As I explored models with more topics, I discovered that other topics crystalized, examples include youth and the latter days, home teaching (a program to ensure members of the church are taken care of and watched over), pioneers and trek to Salt Lake City, and revelation.

Let’s pull out the 30-topic model.

lda30_fit <- lda_fits[[2]]

Exploring results

Now that we have a finalized topic model, let’s look at the results.

First, I’ll use the LDA model to predict the topic of each of the talks. To do this, I’ll use topics(lda30_fit).
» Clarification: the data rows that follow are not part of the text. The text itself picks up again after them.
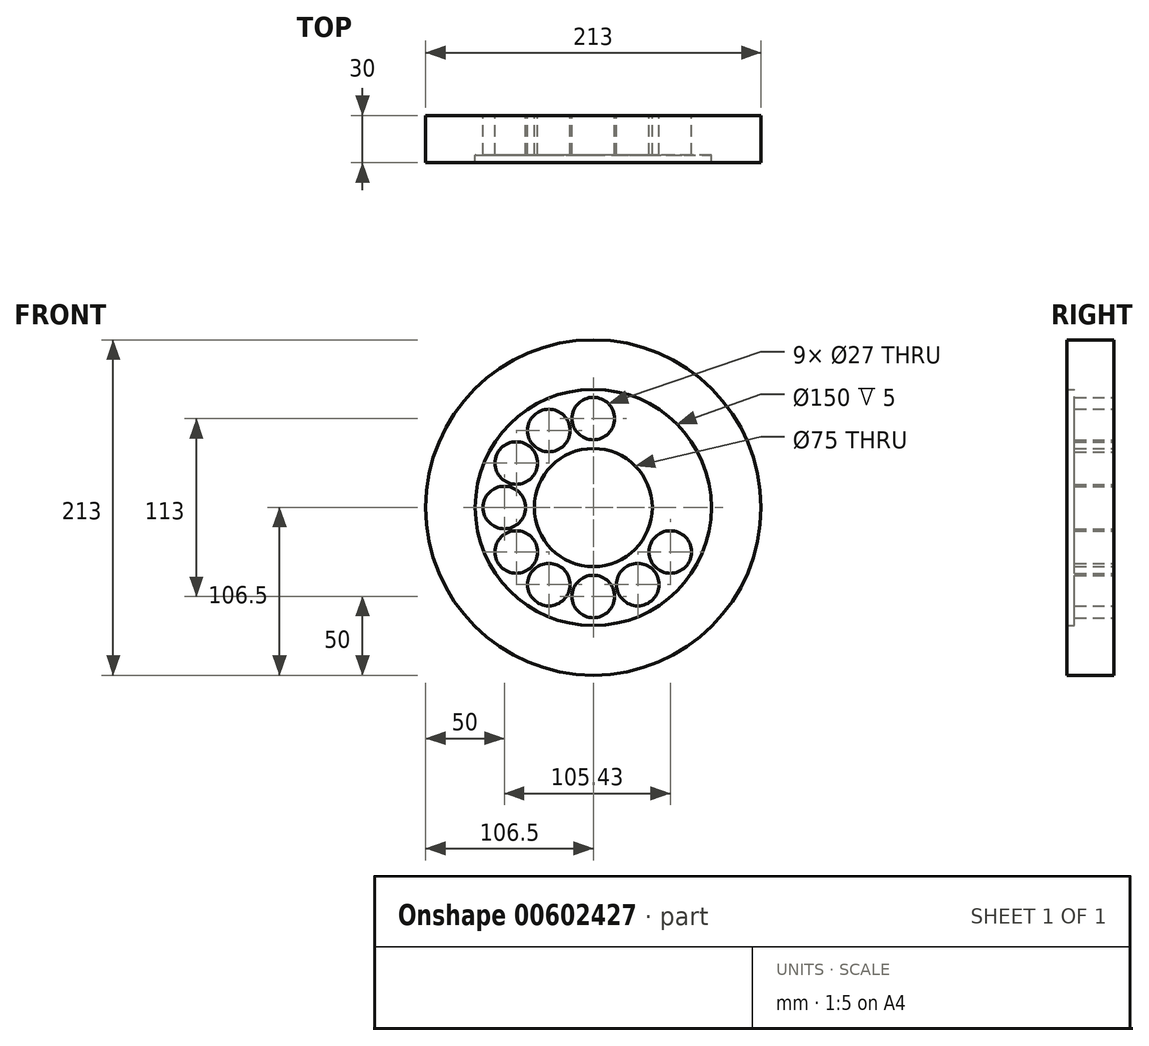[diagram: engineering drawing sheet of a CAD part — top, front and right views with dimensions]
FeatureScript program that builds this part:
annotation { "Feature Type Name" : "Feature", "Feature Type Description" : "" }
export const myFeature = defineFeature(function(context is Context, id is Id, definition is map)
    precondition{}
    {
        {
            var Q0;
            Q0=qCreatedBy(makeId("Front.planeOp"),FACE);
            var sketch = newSketch(context, id + "F0", { "sketchPlane" : qUnion([Q0])});
            skCircle(sketch, "E0", {"center": v(0, 0) * mm, "radius": 32.5 * mm});
            skCircle(sketch, "E1", {"center": v(0, 0) * mm, "radius": 37.5 * mm});
            skCircle(sketch, "E2", {"center": v(0, 0) * mm, "radius": 56.5 * mm, "construction": true});
            skCircle(sketch, "E3", {"center": v(0, 0) * mm, "radius": 75 * mm});
            skCircle(sketch, "E4", {"center": v(0, 0) * mm, "radius": 106.5 * mm});
            skCircle(sketch, "E5", {"center": v(0, 56.5) * mm, "radius": 13.5 * mm});
            skCircle(sketch, "E6", {"center": v(-56.5, 0) * mm, "radius": 13.5 * mm});
            skCircle(sketch, "E7", {"center": v(-48.93, 28.25) * mm, "radius": 13.5 * mm});
            skCircle(sketch, "E8", {"center": v(-28.25, 48.93) * mm, "radius": 13.5 * mm});
            skCircle(sketch, "E9", {"center": v(0, -56.5) * mm, "radius": 13.5 * mm});
            skCircle(sketch, "E10", {"center": v(-28.25, -48.93) * mm, "radius": 13.5 * mm});
            skCircle(sketch, "E11", {"center": v(-48.93, -28.25) * mm, "radius": 13.5 * mm});
            skCircle(sketch, "E12", {"center": v(28.25, -48.93) * mm, "radius": 13.5 * mm});
            skCircle(sketch, "E13", {"center": v(48.93, -28.25) * mm, "radius": 13.5 * mm});
            skLineSegment(sketch, "E14", {"start": v(0, 56.5) * mm, "end": v(0, 0) * mm});
            skLineSegment(sketch, "E15", {"start": v(-28.25, 48.93) * mm, "end": v(0, 0) * mm});
            skLineSegment(sketch, "E16", {"start": v(-48.93, 28.25) * mm, "end": v(0, 0) * mm});
            skLineSegment(sketch, "E17", {"start": v(-56.5, 0) * mm, "end": v(0, 0) * mm});
            skLineSegment(sketch, "E18", {"start": v(-48.93, -28.25) * mm, "end": v(0, 0) * mm});
            skLineSegment(sketch, "E19", {"start": v(-28.25, -48.93) * mm, "end": v(0, 0) * mm});
            skLineSegment(sketch, "E20", {"start": v(0, -56.5) * mm, "end": v(0, 0) * mm});
            skLineSegment(sketch, "E21", {"start": v(28.25, -48.93) * mm, "end": v(0, 0) * mm});
            skLineSegment(sketch, "E22", {"start": v(48.93, -28.25) * mm, "end": v(0, 0) * mm});
            skSolve(sketch);
        }
        {
            var Q0;
            Q0=makeQuery(id+"F0.imprint","IMPRINT",FACE,{"disambiguationData":[TD([[makeQuery(id+"F0.imprint","IMPRINT",EDGE,{"derivedFrom":sQuery(id+"F0.wireOp",EDGE,"E3")}),-1.0]])]});
            extrude(context, id + "F1", {"entities" : qUnion([Q0]), "depth" : 30 * mm, "offsetDistance" : 25 * mm});
        }
        {
            var Q0;
            Q0=makeQuery(id+"F0.imprint","IMPRINT",FACE,{"disambiguationData":[TD([[makeQuery(id+"F0.imprint","IMPRINT",EDGE,{"derivedFrom":sQuery(id+"F0.wireOp",EDGE,"E3")}),1.0]])]});
            extrude(context, id + "F2", {"entities" : qUnion([Q0]), "operationType" : NewBodyOperationType.ADD, "depth" : 25 * mm, "offsetDistance" : 25 * mm});
        }
    });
That returns a named list, like this:

head(topics(lda30_fit))
       1971_04_a_witness_and_a_blessing 1971_04_all_may_share_in_adams_blessing 
                                 topic9                                 topic22 
               1971_04_be_slow_to_anger             1971_04_choose_you_this_day 
                                 topic4                                  topic7 
        1971_04_drink_of_the_pure_water   1971_04_eternal_joy_is_eternal_growth 
                                topic26                                 topic23 
30 Levels: topic1 topic2 topic3 topic4 topic5 topic6 topic7 topic8 ... topic30

So, I assemble a data frame with the doc_ids and the topic_ids.

library(lubridate)

# assemble doc_ids and topics
talk_topics_df <- 
  tibble(
    doc_id = names(topics(lda30_fit)),
    topic_id = topics(lda30_fit)) %>% 
  mutate(conf_date = str_sub(doc_id, 1, 7) %>% 
           str_replace("_", "-") %>%  ym())

Since the topic_ids are not very helpful, I’ll combine them with the topic labels I created above and join them into the talk data frame.

# create a topic label map, to get more meaningful labels
topic_df <- tibble(
  topic_id = str_c("topic", 1:30),
  topic_label = str_sub(names(lda30_df), 4))

# join topic labels in
talk_topics_df <- 
  talk_topics_df %>% left_join(topic_df)

I’d like to explore the number of talks at each conference over time, so I’ll aggregate the topic counts for each conference.

# get topic counts in each conference
conf_topic_counts_df <- 
  talk_topics_df %>% 
  count(conf_date, topic_label)

Now, we are ready to plot. I did quite a bit of exploration and came across this plot. I found it interesting that the “Love_of_God_Jesus_Christ” topic has become more prevalent since about 2010.

conf_topic_counts_df %>% 
  filter(topic_label == "Love_of_God_Jesus_Christ") %>% 
  ggplot(aes(x=conf_date, y=n)) +
  geom_col(fill = "purple") +
  theme(legend.position = "none")

Here is a list of the top 20 words in the Love_of_God_Jesus_Christ topic (it was topic 17).

terms(lda30_fit, 20)[, 17]
 [1] "love"     "christ"   "jesus"    "church"   "savior"   "god"     
 [7] "day"      "life"     "gospel"   "sisters"  "brothers" "people"  
[13] "lives"    "heart"    "serve"    "service"  "world"    "children"
[19] "follow"   "feel"    

Conclusion

So, topic modeling isn’t perfect. But, like an impressionist painting, it gives a clearer picture of the categories found in a large corpus.